The revenge spiral is taking a dramatic toll. In December three Sunni brothers from Washash who belonged to the extremist, virulently anti-Shi’ite Salafi sect were gunned down just outside the neighborhood. The family sought retribution. On a subsequent evening, say witnesses, a mob of 15 gunmen, all relatives and friends of the three dead brothers, surrounded the house of popular Shi’ite clergyman Sheik Razzaq. A frail man in his 50s with a white skullcap and a ready smile, Razzaq had tried to stem the tide of sectarian hatred in the neighborhood, even accepting both Sunni and Shi’ite children into his Koran study classes. Sunni extremists found his message of tolerance threatening. “I was sitting with my wife and son and heard someone call out to me from the gate,” recalls Razzaq. “As I walked to the door, my wife came up and put a woolen shawl on my shoulders. Next thing I knew, they fired at us through the door.” Incredibly, Razzaq was untouched. But his wife Um Hussain lay dying, with 16 bullets in her body, and his son was left paralyzed from his wounds. After the shooting, the Sunni mob went to their mosque and announced over the minaret’s loudspeaker, “Allah is great. We have killed the infidel.” Razzaq shakes his head as he explains, “I’m a Shi’ite. My wife was a Sunni.”
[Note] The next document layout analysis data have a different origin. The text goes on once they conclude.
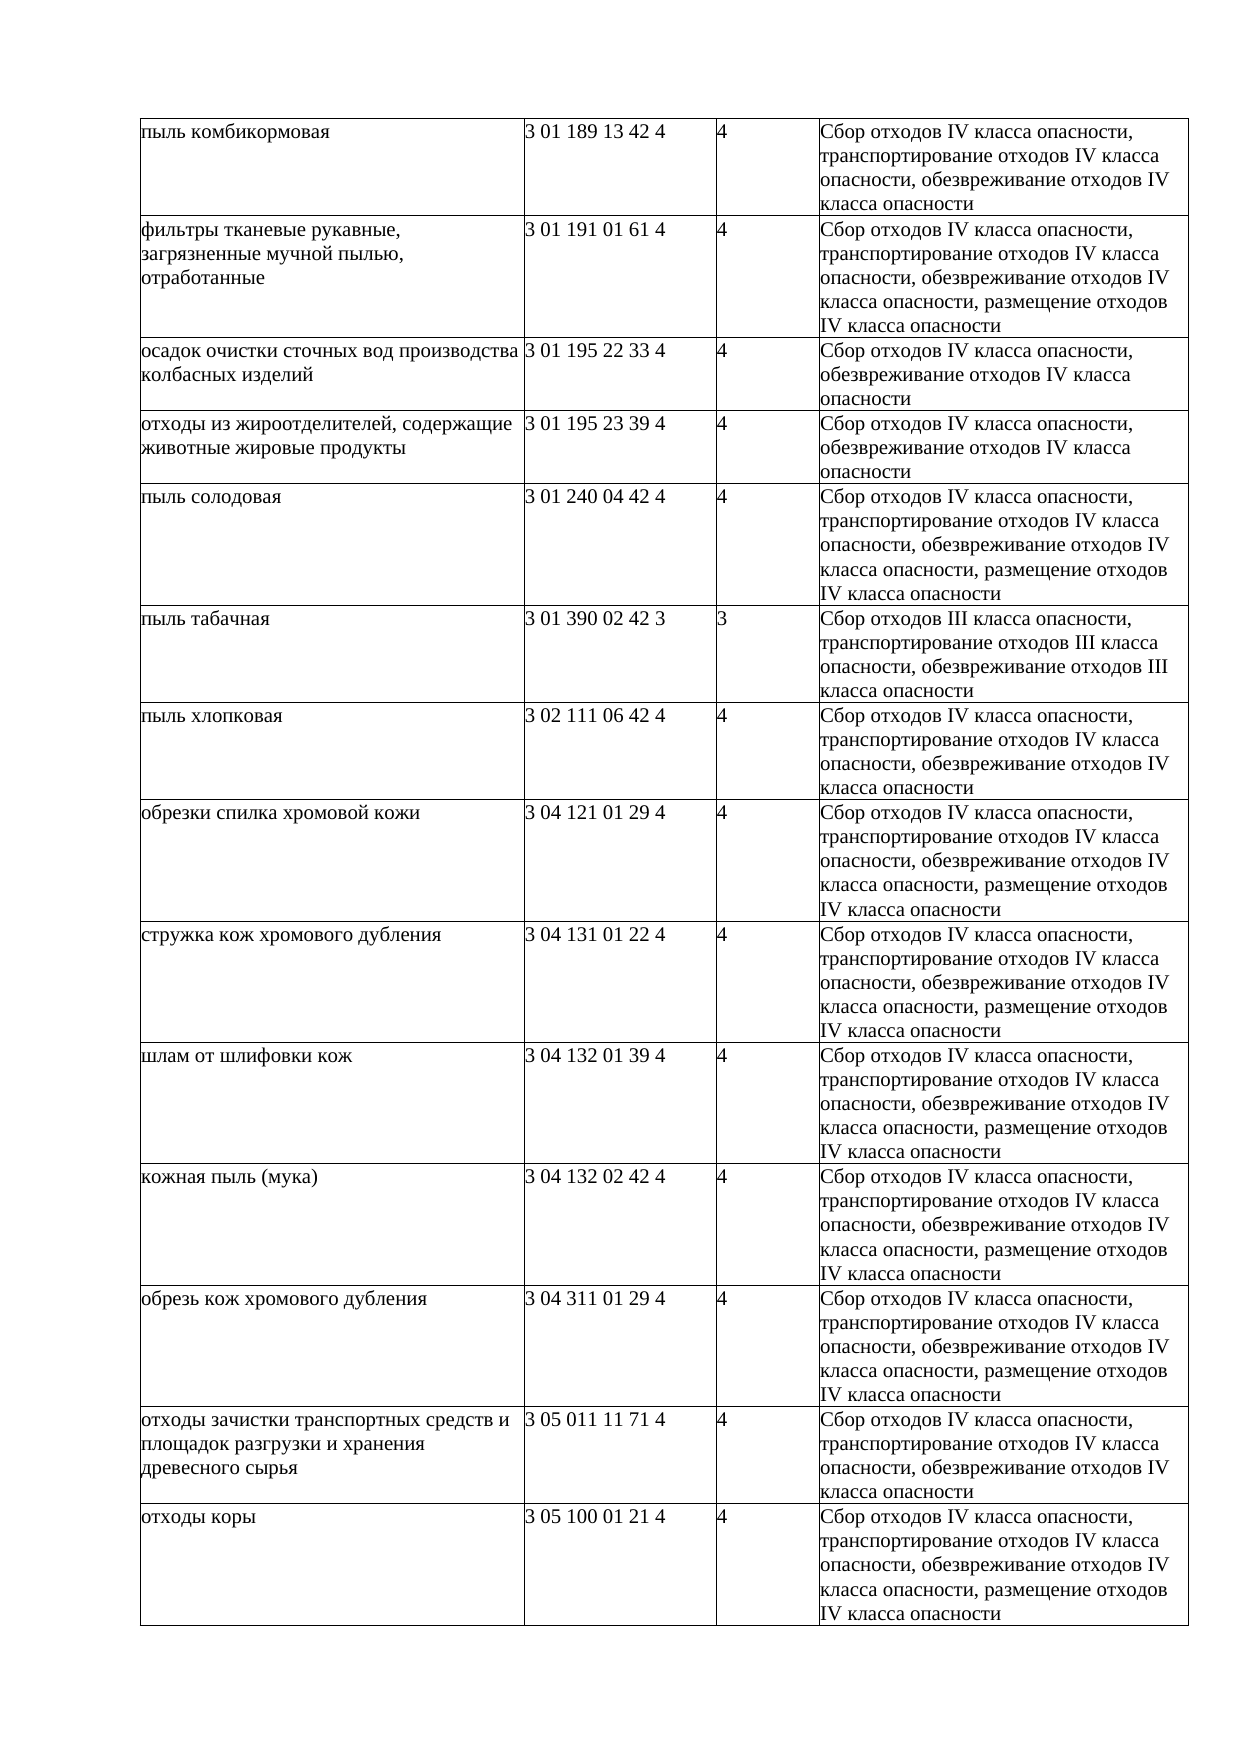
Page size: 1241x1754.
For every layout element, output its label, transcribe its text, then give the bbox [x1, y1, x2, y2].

table_cell пыль хлопковая [141, 703, 524, 799]
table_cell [820, 1504, 1188, 1624]
table_cell пыль солодовая [141, 484, 524, 604]
table_cell 3 04 132 01 39 4 [525, 1043, 716, 1163]
table_cell обрезь кож хромового дубления [141, 1286, 524, 1406]
table_cell 4 [717, 338, 819, 410]
table_cell отходы из жироотделителей, содержащие животные жировые продукты [141, 411, 524, 483]
table_cell Сбор отходов IV класса опасности, транспортирование отходов IV класса опасности, обезвреживание отходов IV класса опасности, размещение отходов IV класса опасности [820, 1043, 1188, 1163]
table_cell отходы зачистки транспортных средств и площадок разгрузки и хранения древесного сырья [141, 1407, 524, 1503]
table_cell Сбор отходов IV класса опасности, транспортирование отходов IV класса опасности, обезвреживание отходов IV класса опасности, размещение отходов IV класса опасности [820, 800, 1188, 921]
table_cell Сбор отходов IV класса опасности, транспортирование отходов IV класса опасности, обезвреживание отходов IV класса опасности, размещение отходов IV класса опасности [820, 922, 1188, 1042]
table_cell пыль табачная [141, 606, 524, 702]
table_cell 4 [717, 1164, 819, 1284]
table_cell 4 [717, 1407, 819, 1503]
table_cell Сбор отходов IV класса опасности, обезвреживание отходов IV класса опасности [820, 338, 1188, 410]
table_cell 3 02 111 06 42 4 [525, 703, 716, 799]
table_cell Сбор отходов IV класса опасности, транспортирование отходов IV класса опасности, обезвреживание отходов IV класса опасности, размещение отходов IV класса опасности [820, 1286, 1188, 1406]
table_cell 4 [717, 1286, 819, 1406]
table_cell 4 [717, 1504, 819, 1624]
table_cell пыль комбикормовая [141, 119, 524, 215]
table_cell осадок очистки сточных вод производства колбасных изделий [141, 338, 524, 410]
table_cell стружка кож хромового дубления [141, 922, 524, 1042]
table_cell 3 01 191 01 61 4 [525, 216, 716, 337]
table_cell 3 05 011 11 71 4 [525, 1407, 716, 1503]
table_cell фильтры тканевые рукавные, загрязненные мучной пылью, отработанные [141, 216, 524, 337]
table_cell Сбор отходов IV класса опасности, транспортирование отходов IV класса опасности, обезвреживание отходов IV класса опасности [820, 1407, 1188, 1503]
table_cell 4 [717, 119, 819, 215]
table_cell 4 [717, 411, 819, 483]
table_cell 4 [717, 1043, 819, 1163]
table_cell отходы коры [141, 1504, 524, 1624]
table_cell 3 01 390 02 42 3 [525, 606, 716, 702]
table_cell Сбор отходов IV класса опасности, обезвреживание отходов IV класса опасности [820, 411, 1188, 483]
table_cell 4 [717, 484, 819, 604]
table_cell Сбор отходов IV класса опасности, транспортирование отходов IV класса опасности, обезвреживание отходов IV класса опасности, размещение отходов IV класса опасности [820, 216, 1188, 337]
table_cell 3 04 121 01 29 4 [525, 800, 716, 921]
table_cell 3 01 195 22 33 4 [525, 338, 716, 410]
table_cell 3 04 131 01 22 4 [525, 922, 716, 1042]
table_cell 3 01 195 23 39 4 [525, 411, 716, 483]
table_cell шлам от шлифовки кож [141, 1043, 524, 1163]
table_cell Сбор отходов IV класса опасности, транспортирование отходов IV класса опасности, обезвреживание отходов IV класса опасности [820, 703, 1188, 799]
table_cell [820, 119, 1188, 215]
table_cell 3 04 311 01 29 4 [525, 1286, 716, 1406]
table_cell Сбор отходов IV класса опасности, транспортирование отходов IV класса опасности, обезвреживание отходов IV класса опасности, размещение отходов IV класса опасности [820, 484, 1188, 604]
table_cell 3 01 240 04 42 4 [525, 484, 716, 604]
table_cell Сбор отходов III класса опасности, транспортирование отходов III класса опасности, обезвреживание отходов III класса опасности [820, 606, 1188, 702]
table_cell 3 04 132 02 42 4 [525, 1164, 716, 1284]
table_cell 4 [717, 216, 819, 337]
table_cell 4 [717, 922, 819, 1042]
table_cell 3 01 189 13 42 4 [525, 119, 716, 215]
table_cell 4 [717, 800, 819, 921]
table_cell 3 05 100 01 21 4 [525, 1504, 716, 1624]
table_cell Сбор отходов IV класса опасности, транспортирование отходов IV класса опасности, обезвреживание отходов IV класса опасности, размещение отходов IV класса опасности [820, 1164, 1188, 1284]
table_cell 4 [717, 703, 819, 799]
table_cell 3 [717, 606, 819, 702]
table_cell обрезки спилка хромовой кожи [141, 800, 524, 921]
table_cell кожная пыль (мука) [141, 1164, 524, 1284]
To this day, Razzaq doesn’t know whether he was attacked solely out of revenge for the Salafi brothers’ killing or his assassination had already been planned. Regardless, the killings then escalated. At least 33 people–Sunni and Shi’ite alike–have been killed in Washash this year, and the pace seems to be picking up. One of the latest victims was Shi’ite house painter Ali Jeri, whose death was especially painful to the neighborhood. Jeri was known as a kind and wise mediator who had many Sunni friends. Three gunmen pulled up in a car while he was painting and shot him in front of his child. Not long before that, Jeri had told his brother Ibrahim, “If I am killed because I am known as a religious man and a friend to many, so be it.” That sentiment didn’t resonate for long. In retaliation, seven Sunnis were murdered. Washash residents assume that Shi’ite militiamen did the killing.
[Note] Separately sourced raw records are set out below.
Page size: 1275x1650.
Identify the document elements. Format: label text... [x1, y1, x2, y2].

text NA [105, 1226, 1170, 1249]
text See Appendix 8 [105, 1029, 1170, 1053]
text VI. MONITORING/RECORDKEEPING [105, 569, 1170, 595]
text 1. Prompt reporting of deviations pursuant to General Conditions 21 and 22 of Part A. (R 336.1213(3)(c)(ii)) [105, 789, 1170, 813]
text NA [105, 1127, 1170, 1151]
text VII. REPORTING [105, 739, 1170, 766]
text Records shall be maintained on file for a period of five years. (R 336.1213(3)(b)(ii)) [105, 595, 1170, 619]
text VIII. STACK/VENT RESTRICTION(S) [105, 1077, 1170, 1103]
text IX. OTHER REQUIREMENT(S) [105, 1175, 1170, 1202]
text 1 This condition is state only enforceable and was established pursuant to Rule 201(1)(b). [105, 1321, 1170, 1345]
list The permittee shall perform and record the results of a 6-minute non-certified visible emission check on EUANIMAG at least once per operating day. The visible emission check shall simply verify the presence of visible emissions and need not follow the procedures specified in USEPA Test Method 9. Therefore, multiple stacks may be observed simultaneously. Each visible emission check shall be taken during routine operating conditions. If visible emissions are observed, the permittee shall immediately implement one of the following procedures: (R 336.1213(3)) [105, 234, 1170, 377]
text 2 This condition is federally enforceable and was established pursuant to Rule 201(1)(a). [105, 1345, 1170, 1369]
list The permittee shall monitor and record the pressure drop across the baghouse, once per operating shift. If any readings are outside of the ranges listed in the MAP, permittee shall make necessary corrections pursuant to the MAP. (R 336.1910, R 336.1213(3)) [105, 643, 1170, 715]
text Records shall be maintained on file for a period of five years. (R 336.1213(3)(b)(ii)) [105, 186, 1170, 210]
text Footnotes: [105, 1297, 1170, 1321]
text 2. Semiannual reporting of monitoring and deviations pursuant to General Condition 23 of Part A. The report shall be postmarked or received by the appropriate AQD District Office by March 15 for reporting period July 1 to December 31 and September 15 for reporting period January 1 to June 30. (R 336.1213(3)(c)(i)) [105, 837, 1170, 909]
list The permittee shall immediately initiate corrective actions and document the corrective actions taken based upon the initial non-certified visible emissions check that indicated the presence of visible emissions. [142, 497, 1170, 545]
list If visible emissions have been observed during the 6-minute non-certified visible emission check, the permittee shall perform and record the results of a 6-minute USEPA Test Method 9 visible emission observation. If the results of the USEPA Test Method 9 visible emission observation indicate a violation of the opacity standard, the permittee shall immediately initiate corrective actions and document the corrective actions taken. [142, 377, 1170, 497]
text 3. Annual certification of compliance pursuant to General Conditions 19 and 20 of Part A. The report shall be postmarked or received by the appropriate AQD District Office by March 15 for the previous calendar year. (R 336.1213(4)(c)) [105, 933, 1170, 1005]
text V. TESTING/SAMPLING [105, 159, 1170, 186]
These days Sunni and Shi’ite friends still sometimes sit together in the cafés, but the carefree ways of the past are gone. “Beneath our smiles, our hearts have closed,” says a former army officer, a Sunni. “We no longer trust them, nor do they trust us.” Residents believe the killers come from outside Washash, but they know there are informers within. Armed Shi’ite vigilantes patrol the streets, questioning strangers. Because Shi’ites are in the majority in Washash, the Sunnis tend to suffer more. Twenty-five Sunni men disappeared into police custody on Aug. 12, according to human-rights activists, who say the security forces are heavily infiltrated by the Shi’ite militia. No record exists of the arrests.
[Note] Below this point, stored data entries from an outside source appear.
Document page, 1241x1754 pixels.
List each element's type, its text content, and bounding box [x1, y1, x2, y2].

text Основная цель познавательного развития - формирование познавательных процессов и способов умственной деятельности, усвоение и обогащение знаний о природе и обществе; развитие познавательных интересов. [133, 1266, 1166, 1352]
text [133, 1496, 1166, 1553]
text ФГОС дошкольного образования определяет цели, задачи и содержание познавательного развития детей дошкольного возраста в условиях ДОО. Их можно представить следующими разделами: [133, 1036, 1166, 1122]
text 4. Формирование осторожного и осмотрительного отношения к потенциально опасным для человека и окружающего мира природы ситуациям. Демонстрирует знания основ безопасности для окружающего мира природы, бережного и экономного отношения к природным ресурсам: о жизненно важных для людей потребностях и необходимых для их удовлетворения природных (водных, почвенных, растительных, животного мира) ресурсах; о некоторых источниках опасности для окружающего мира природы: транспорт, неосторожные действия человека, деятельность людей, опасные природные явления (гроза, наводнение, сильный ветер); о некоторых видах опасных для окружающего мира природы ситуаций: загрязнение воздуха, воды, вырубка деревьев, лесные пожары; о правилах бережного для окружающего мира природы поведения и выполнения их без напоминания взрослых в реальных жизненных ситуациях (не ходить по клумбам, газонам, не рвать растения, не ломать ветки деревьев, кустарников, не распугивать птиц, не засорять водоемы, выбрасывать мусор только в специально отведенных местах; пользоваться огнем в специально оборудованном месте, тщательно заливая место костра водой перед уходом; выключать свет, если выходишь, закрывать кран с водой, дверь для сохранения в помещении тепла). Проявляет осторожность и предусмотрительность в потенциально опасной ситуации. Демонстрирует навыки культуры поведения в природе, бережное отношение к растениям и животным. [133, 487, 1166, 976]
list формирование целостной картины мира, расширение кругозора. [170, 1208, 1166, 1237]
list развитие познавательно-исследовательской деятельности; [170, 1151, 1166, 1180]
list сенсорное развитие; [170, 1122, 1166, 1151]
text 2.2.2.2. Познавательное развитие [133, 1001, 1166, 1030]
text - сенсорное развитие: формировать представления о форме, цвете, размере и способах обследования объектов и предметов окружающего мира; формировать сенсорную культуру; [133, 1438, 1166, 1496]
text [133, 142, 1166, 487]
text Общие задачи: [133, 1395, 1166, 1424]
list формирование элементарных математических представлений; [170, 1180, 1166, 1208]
Gunmen in a car opened fire late last month on traffic police at a Washash crossroads. The men were chased down. One was shot dead, and three others were captured. They were Shi’ites but confessed to being hit men on the payroll of Ansar al-Sunnah, a Sunni rebel group. What’s more, they revealed the names of several informers in Washash. As word of the capture began to circulate, families of the victims flocked to the police station, seeking the names of the assassins. One relative told TIME that police officers demanded a $500 bribe before giving out the informers’ names, and in the spirit of revenge, the sum was gladly paid.